**Text segment**
*** Block opens ***
Now, I have some code implementing this (see below). I must admit I do not remember why I decided to build this on top of Loguru, and if Loguru actually provides some benefits for my particular use case of a few well structured log messages. However, I do think this would fit quite neatly into "what Loguru does", with the idea that every log message would have a context. My solution does not tie the free-form messages to a context (since we wanted to log a limited set of well formed messages), but I think that would be useful too.

The using code generally looks something like this:


import query_logging as qlog

# In my implementation, ServerStartedEvent also initializes the logging and opens the log files (an implementation detail, surely)
qlog.ServerStartedEvent.log(args=sys.argv)

...

with qlog.ConnectionEvent.section(id=websocket.id, local_addr=websocket.local_address, remote_addr=remote_address):
    ...

Here's the core of the code (my full implementation does things like switch log files on specific events etc.).
*** Block closes ***
**Exercise tasks**
1 – Answer these questions using the logging text:
(a) Which library is the logging code built on top of?
(b) Besides logging the event, what does ServerStartedEvent do in the author's implementation?
(c) What does the full implementation do on specific events?
2 – Name every keyword argument passed in the code lines of the logging text.
3 – Continue the logging text from the point where it stops.
The data after this point comes from a separate source.

**Source data**
*** Block opens ***
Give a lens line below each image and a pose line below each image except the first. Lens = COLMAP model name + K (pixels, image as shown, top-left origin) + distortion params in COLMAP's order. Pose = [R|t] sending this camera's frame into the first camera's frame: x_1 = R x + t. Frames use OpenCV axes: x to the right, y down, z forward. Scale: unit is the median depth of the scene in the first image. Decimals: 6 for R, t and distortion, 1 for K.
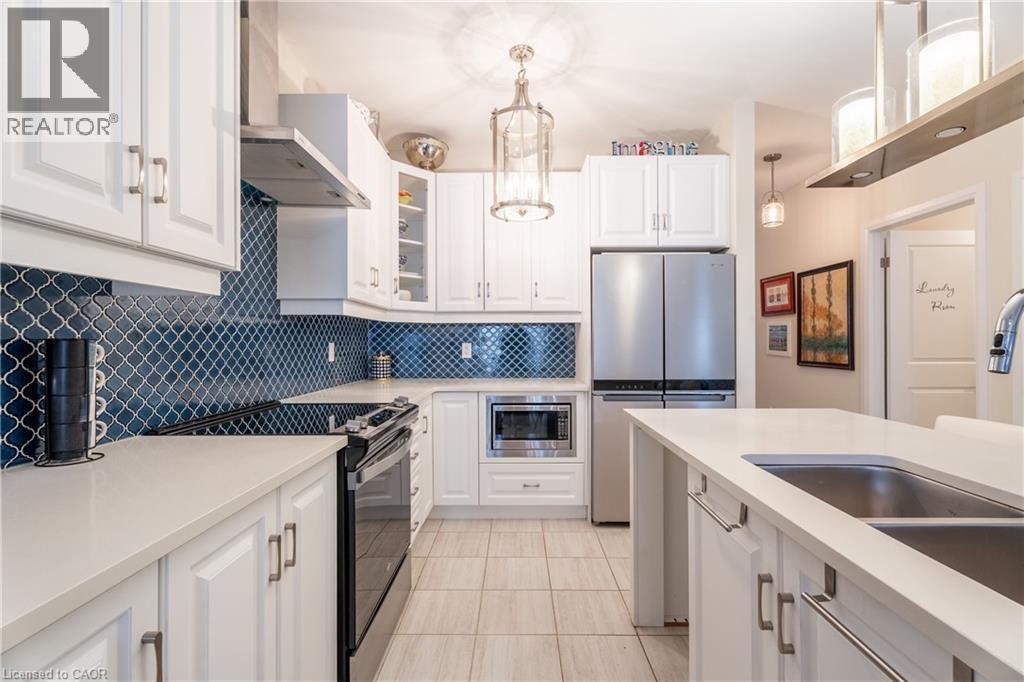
*** Block closes ***
**Answers by item number**
1 –
(a) Loguru.
(b) It initializes the logging and opens the log files.
(c) It switches log files.

2 – args, id, local_addr, remote_addr

3 –
from __future__ import annotations

import contextlib
import copy
import dataclasses
import os
import sys
from abc import ABC, abstractmethod
from contextvars import ContextVar
from dataclasses import dataclass, field
from datetime import datetime, timedelta
from pathlib import Path
from typing import Any, Iterator

import loguru
from overrides import override
from typing_extensions import Self


class LoggingNotInitializedError(Exception):
    """Raised when logging is used before it's initialized."""


class _LoggingEnvironment:
    """
    Base class representing a logging environment. This one logs to /dev/null and can thus also
    be used directly in tests.

    There is (at most) one per execution. It contains things like the run UUID.

    For server runs, this is initialized by logging a ServerStartedEvent. For test and script runs,
    something else should usually be done in order to not pollute the server logs.
    """

    _query_logger: loguru.Logger

    LOG_PATH: str = os.devnull  # override in subclasses

    @classmethod
    def _add_regular_logger_handlers(cls) -> None:
        """
        Add regular logger handlers.
        """

        if cls.LOG_PATH == os.devnull:
            return

        Path(cls.LOG_PATH).mkdir(parents=True, exist_ok=True)

        # Log the regular logs as JSON...
        loguru.logger.add(
            Path(cls.LOG_PATH) / "debug.log.json",
            level="DEBUG",
            serialize=True,
            enqueue=True,
            rotation="250 MB",
        )

        # ... and, for convenience, also as text.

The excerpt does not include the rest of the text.